Con la lección parisina bien aprendida apostó por lo alto: para la inauguración invitó a champán y whisky a las personalidades más relevantes de la ciudad. Quería poner su nombre al centro pero supo ver que a España le seducía todo lo que oliera a foráneo. Germaine era un nombre que le gustaba y Capucine, una famosa actriz que representaba el ideal de belleza de la época.
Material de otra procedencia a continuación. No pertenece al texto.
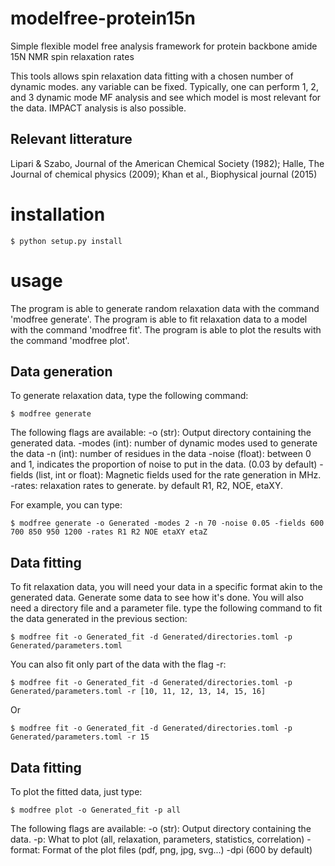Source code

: # modelfree-protein15n
Simple flexible model free analysis framework for protein backbone amide 15N NMR spin relaxation rates

This tools allows spin relaxation data fitting with a chosen number of dynamic modes. any variable can be fixed.
Typically, one can perform 1, 2, and 3 dynamic mode MF analysis and see which model is most relevant for the data.
IMPACT analysis is also possible.

## Relevant litterature

Lipari & Szabo, Journal of the American Chemical Society (1982);
Halle, The Journal of chemical physics (2009);
Khan et al., Biophysical journal (2015)

# installation

    $ python setup.py install

# usage

The program is able to generate random relaxation data with the command 'modfree generate'.
The program is able to fit relaxation data to a model with the command 'modfree fit'.
The program is able to plot the results with the command 'modfree plot'.

## Data generation

To generate relaxation data, type the following command:

    $ modfree generate
    
The following flags are available:
-o (str): Output directory containing the generated data.
-modes (int): number of dynamic modes used to generate the data
-n (int): number of residues in the data
-noise (float): between 0 and 1, indicates the proportion of noise to put in the data. (0.03 by default)
-fields (list, int or float): Magnetic fields used for the rate generation in MHz.
-rates: relaxation rates to generate. by default R1, R2, NOE, etaXY.

For example, you can type:

    $ modfree generate -o Generated -modes 2 -n 70 -noise 0.05 -fields 600 700 850 950 1200 -rates R1 R2 NOE etaXY etaZ
    
## Data fitting

To fit relaxation data, you will need your data in a specific format akin to the generated data. Generate some data to see how it's done. You will also need a directory file and a parameter file. type the following command to fit the data generated in the previous section:

    $ modfree fit -o Generated_fit -d Generated/directories.toml -p Generated/parameters.toml
    
You can also fit only part of the data with the flag -r:

    $ modfree fit -o Generated_fit -d Generated/directories.toml -p Generated/parameters.toml -r [10, 11, 12, 13, 14, 15, 16]
    
Or

    $ modfree fit -o Generated_fit -d Generated/directories.toml -p Generated/parameters.toml -r 15

## Data fitting

To plot the fitted data, just type:

    $ modfree plot -o Generated_fit -p all

The following flags are available:
-o (str): Output directory containing the data.
-p: What to plot (all, relaxation, parameters, statistics, correlation)
-format: Format of the plot files (pdf, png, jpg, svg...)
-dpi (600 by default)







    
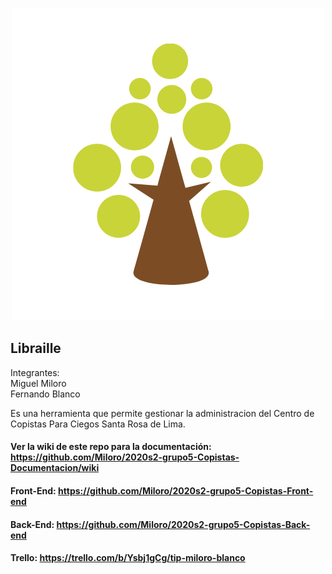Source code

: <p align="center">
  <img src="imagenes/logo_copistas1.png" />
</p>

## Libraille 

Integrantes: </br>
 Miguel Miloro </br>
 Fernando Blanco </br>

Es una herramienta que permite gestionar la administracion del Centro de Copistas Para Ciegos
Santa Rosa de Lima.


 ####  Ver la wiki de este repo para la documentación: https://github.com/Miloro/2020s2-grupo5-Copistas-Documentacion/wiki
 ####  Front-End: https://github.com/Miloro/2020s2-grupo5-Copistas-Front-end
 ####  Back-End: https://github.com/Miloro/2020s2-grupo5-Copistas-Back-end
 ####  Trello: https://trello.com/b/Ysbj1gCg/tip-miloro-blanco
Como logotipo escogió un cisne porque simboliza, según ella, lo que los productos cosméticos aportan: belleza, elegancia y serenidad.
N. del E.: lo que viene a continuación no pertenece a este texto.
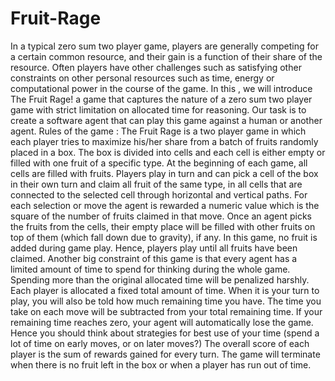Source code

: # Fruit-Rage
In a typical zero sum two player game, players are generally competing for a certain common resource, and their gain is a function of their share of the resource. 
Often players have other challenges such as satisfying other constraints on other personal resources such as time, energy or computational power in the course of the game.
In this , we will introduce The Fruit Rage! a game that captures the nature of a zero sum two player game with strict limitation on allocated time for reasoning. 
Our task is to create a software agent that can play this game against a human or another agent. 
Rules of the game : 
  The Fruit Rage is a two player game in which each player tries to maximize his/her share from a batch of fruits randomly placed in a box. 
  The box is divided into cells and each cell is either empty or filled with one fruit of a specific type. 
  At the beginning of each game, all cells are filled with fruits. 
  Players play in turn and can pick a cell of the box in their own turn and claim all fruit of the same type, in all cells that are connected to the selected cell through horizontal and vertical paths.
  For each selection or move the agent is rewarded a numeric value which is the square of the number of fruits claimed in that move. 
  Once an agent picks the fruits from the cells, their empty place will be filled with other fruits on top of them (which fall down due to gravity), if any. 
  In this game, no fruit is added during game play. Hence, players play until all fruits have been claimed. 
  Another big constraint of this game is that every agent has a limited amount of time to spend for thinking during the whole game. Spending more than the original allocated time will be penalized harshly.
  Each player is allocated a fixed total amount of time. When it is your turn to play, you will also be told how much remaining time you have. 
  The time you take on each move will be subtracted from your total remaining time. If your remaining time reaches zero, your agent will automatically lose the game. 
  Hence you should think about strategies for best use of your time (spend a lot of time on early moves, or on later moves?) 
  The overall score of each player is the sum of rewards gained for every turn. 
  The game will terminate when there is no fruit left in the box or when a player has run out of time.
«Tenía 54 años y comenzaba por fin la aventura empresarial que había deseado desde que tenía memoria». Empezó aplicando gratis sus cremas y tratamientos a las clientas de la peluquería así como enseñarles a cuidarse en casa. Luego empezó a venderles los productos, cuyas etiquetas pegaba a mano. Expandió el negocio mostrando sus fórmulas en otras ciudades. Llegó a vender sus productos en establecimientos aunque se dio cuenta de que era mejor formar al personal para que supieran qué tratamiento había que aplicar en cada caso y cómo hacerlo. Con tres de sus hijos implicados, en 1975 abrió la primera fábrica, de la cual se mudarían a las actuales instalaciones – siempre en Alcoy – en 1982. Cuatro años antes ya se había atrevido a cruzar la frontera: Venezuela – con planta de producción incluida – y de ahí a Norteamérica, Singapur, Hong Kong, Francia e Italia.
En los noventa la empresa se convirtió en una firma puntera en cosmética inteligente y antienvejecimiento (“lo importante es reconocer que cada edad tiene su belleza y que puede ser realzada con los cuidados adecuados”). Linda Evangelista fue su imagen en los dos mil.
Tanto Carmen, que falleció en 2003, como la firma han sido premiados en varias ocasiones. En 2013 facturó más de 21 millones de euros. Cuenta con más de 18.000 gabinetes de belleza repartidos en más de 80 países. Y aunque al final la firma no lleva su nombre, sí lo tiene un perfume: Carmen Vidal, destinado a las mujeres libres y vitales; tal y como era ella.
Su biografía oficial, titulada Así creé Germaine de Cappucini, empieza parafraseando a Pablo Neruda: «Confieso que he vivido» pero continua con «y he luchado por dar vida a un sueño».